Reproduce every one of the rows below with each "scientific name" swapped for "species", leaving everything else as it is.

● **ENTRIES SUPPLIED**
- - - -

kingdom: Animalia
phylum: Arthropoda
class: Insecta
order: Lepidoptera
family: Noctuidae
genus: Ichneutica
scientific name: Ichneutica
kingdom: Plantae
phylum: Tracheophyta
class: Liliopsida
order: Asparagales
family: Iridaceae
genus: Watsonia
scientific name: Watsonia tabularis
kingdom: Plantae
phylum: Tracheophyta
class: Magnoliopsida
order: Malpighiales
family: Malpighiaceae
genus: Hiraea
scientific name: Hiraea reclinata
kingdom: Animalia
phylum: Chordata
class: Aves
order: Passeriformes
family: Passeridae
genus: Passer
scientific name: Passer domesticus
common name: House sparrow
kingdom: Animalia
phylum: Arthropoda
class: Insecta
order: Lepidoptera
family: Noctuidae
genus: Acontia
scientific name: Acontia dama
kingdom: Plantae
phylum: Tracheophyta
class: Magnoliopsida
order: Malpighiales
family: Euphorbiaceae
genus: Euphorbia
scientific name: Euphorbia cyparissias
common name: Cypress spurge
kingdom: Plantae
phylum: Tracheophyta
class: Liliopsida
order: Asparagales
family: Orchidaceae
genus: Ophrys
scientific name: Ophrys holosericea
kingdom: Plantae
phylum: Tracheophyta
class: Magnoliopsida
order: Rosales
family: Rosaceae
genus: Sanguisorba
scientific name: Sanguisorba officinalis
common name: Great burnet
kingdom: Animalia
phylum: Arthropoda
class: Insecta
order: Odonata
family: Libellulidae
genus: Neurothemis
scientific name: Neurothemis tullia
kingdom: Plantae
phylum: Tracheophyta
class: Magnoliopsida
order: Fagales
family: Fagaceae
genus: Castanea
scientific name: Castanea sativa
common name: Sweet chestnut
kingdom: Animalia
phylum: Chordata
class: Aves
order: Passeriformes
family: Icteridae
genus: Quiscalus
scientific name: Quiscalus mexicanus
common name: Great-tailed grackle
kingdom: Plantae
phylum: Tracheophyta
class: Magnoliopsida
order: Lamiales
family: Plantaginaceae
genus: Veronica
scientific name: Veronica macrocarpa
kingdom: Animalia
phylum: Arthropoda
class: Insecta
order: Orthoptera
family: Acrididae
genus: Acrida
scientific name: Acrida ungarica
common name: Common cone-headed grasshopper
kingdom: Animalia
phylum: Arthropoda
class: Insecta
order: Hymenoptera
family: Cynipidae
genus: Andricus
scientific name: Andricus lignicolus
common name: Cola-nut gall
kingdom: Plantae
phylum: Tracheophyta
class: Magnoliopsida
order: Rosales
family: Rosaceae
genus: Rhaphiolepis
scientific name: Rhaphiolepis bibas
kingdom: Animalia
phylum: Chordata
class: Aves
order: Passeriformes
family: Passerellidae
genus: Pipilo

- - - -

● **PROBLEM SOLUTION**
kingdom: Animalia
phylum: Arthropoda
class: Insecta
order: Lepidoptera
family: Noctuidae
genus: Ichneutica
species: Ichneutica
kingdom: Plantae
phylum: Tracheophyta
class: Liliopsida
order: Asparagales
family: Iridaceae
genus: Watsonia
species: Watsonia tabularis
kingdom: Plantae
phylum: Tracheophyta
class: Magnoliopsida
order: Malpighiales
family: Malpighiaceae
genus: Hiraea
species: Hiraea reclinata
kingdom: Animalia
phylum: Chordata
class: Aves
order: Passeriformes
family: Passeridae
genus: Passer
species: Passer domesticus
common name: House sparrow
kingdom: Animalia
phylum: Arthropoda
class: Insecta
order: Lepidoptera
family: Noctuidae
genus: Acontia
species: Acontia dama
kingdom: Plantae
phylum: Tracheophyta
class: Magnoliopsida
order: Malpighiales
family: Euphorbiaceae
genus: Euphorbia
species: Euphorbia cyparissias
common name: Cypress spurge
kingdom: Plantae
phylum: Tracheophyta
class: Liliopsida
order: Asparagales
family: Orchidaceae
genus: Ophrys
species: Ophrys holosericea
kingdom: Plantae
phylum: Tracheophyta
class: Magnoliopsida
order: Rosales
family: Rosaceae
genus: Sanguisorba
species: Sanguisorba officinalis
common name: Great burnet
kingdom: Animalia
phylum: Arthropoda
class: Insecta
order: Odonata
family: Libellulidae
genus: Neurothemis
species: Neurothemis tullia
kingdom: Plantae
phylum: Tracheophyta
class: Magnoliopsida
order: Fagales
family: Fagaceae
genus: Castanea
species: Castanea sativa
common name: Sweet chestnut
kingdom: Animalia
phylum: Chordata
class: Aves
order: Passeriformes
family: Icteridae
genus: Quiscalus
species: Quiscalus mexicanus
common name: Great-tailed grackle
kingdom: Plantae
phylum: Tracheophyta
class: Magnoliopsida
order: Lamiales
family: Plantaginaceae
genus: Veronica
species: Veronica macrocarpa
kingdom: Animalia
phylum: Arthropoda
class: Insecta
order: Orthoptera
family: Acrididae
genus: Acrida
species: Acrida ungarica
common name: Common cone-headed grasshopper
kingdom: Animalia
phylum: Arthropoda
class: Insecta
order: Hymenoptera
family: Cynipidae
genus: Andricus
species: Andricus lignicolus
common name: Cola-nut gall
kingdom: Plantae
phylum: Tracheophyta
class: Magnoliopsida
order: Rosales
family: Rosaceae
genus: Rhaphiolepis
species: Rhaphiolepis bibas
kingdom: Animalia
phylum: Chordata
class: Aves
order: Passeriformes
family: Passerellidae
genus: Pipilo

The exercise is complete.